The notion of anonymous data crystallizes a lot of misunderstandings and misconceptions to the point that the term "anonymous" does not have the same meaning depending on the person who uses it.
In order to re-establish a consensus, the Octopize team wanted to discuss the differences between pseudonymization and anonymization, two notions that are often confused.
At first glance, the term "anonymization" evokes the notion of a mask, of concealment. We then imagine that the principle of anonymization amounts to masking the directly identifying attributes of an individual (name, first name, social security number). This shortcut is precisely the trap to avoid. Indeed, the masking of these parameters constitutes rather a pseudonymization.
At first glance, these two concepts are similar, but there are major differences between them, both from a legal and a security point of view.
According to the CNIL, pseudonymization is "the processing of personal data in such a way that it is no longer possible to attribute the data to a natural person without additional information". It is one of the measures recommended by the RGPD to limit the risks related to the processing of personal data.
But pseudonymization is not a method of anonymization.
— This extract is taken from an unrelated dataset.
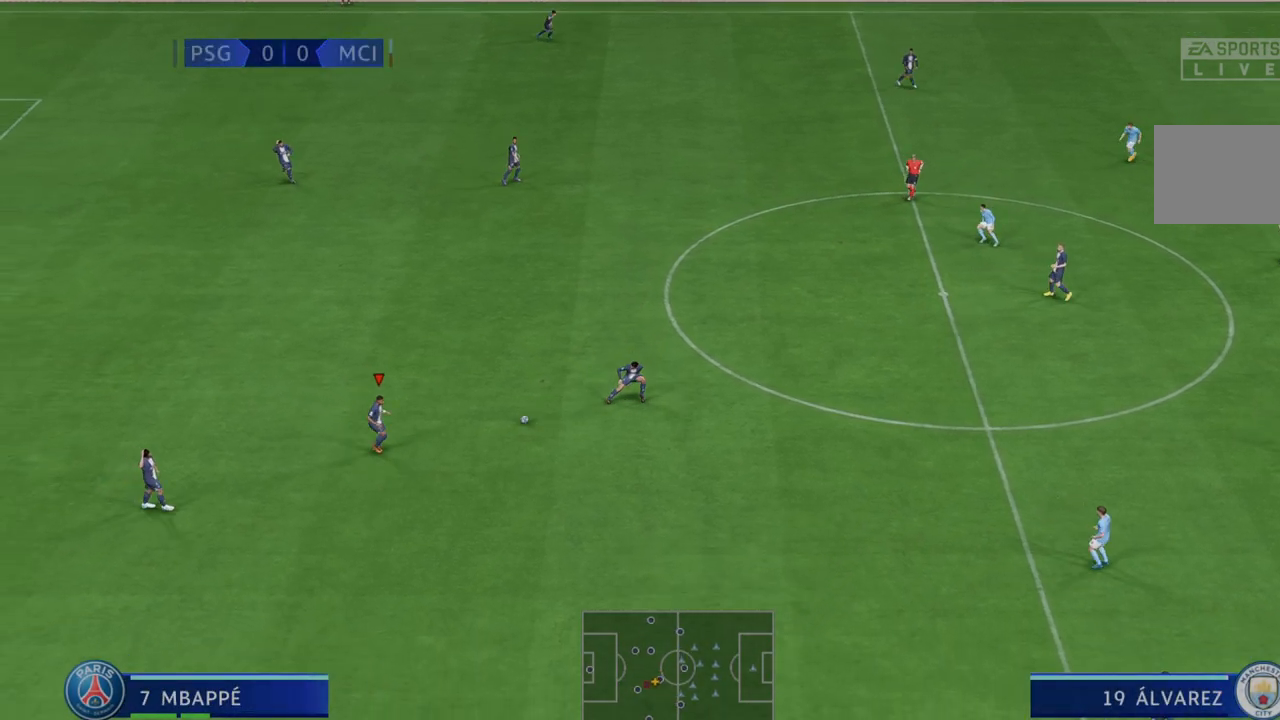
{"dt_ms": 500, "buttons": ["R2"], "left_stick": "up", "right_stick": "center", "events": [[183, "left_stick", "center"], [300, "left_stick", "up"]]}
Pseudonymization simply reduces the correlation of a data set with the original identity of a data subject and is therefore a useful but not absolute security measure. Indeed, pseudonymization consists in replacing directly identifying data (name, first name...) of a data set by indirectly identifying data (alias, number in a classification, etc.) thus preventing the direct re-identification of individuals.
However, pseudonymization is not an infallible protection because the identity of an individual can also be deduced from a combination of several pieces of information called quasi-identifiers. Thus, in practice, pseudonymized data remains potentially re-identifying indirectly by crossing information. The identity of the individual can be betrayed by one of his indirectly identifying characteristics. This transformation is therefore reversible, justifying the fact that pseudonymized data are always considered as personal data. To date, the most widely used pseudonymization techniques are based on secret key cryptographic systems, hash functions, deterministic encryption and tokenization.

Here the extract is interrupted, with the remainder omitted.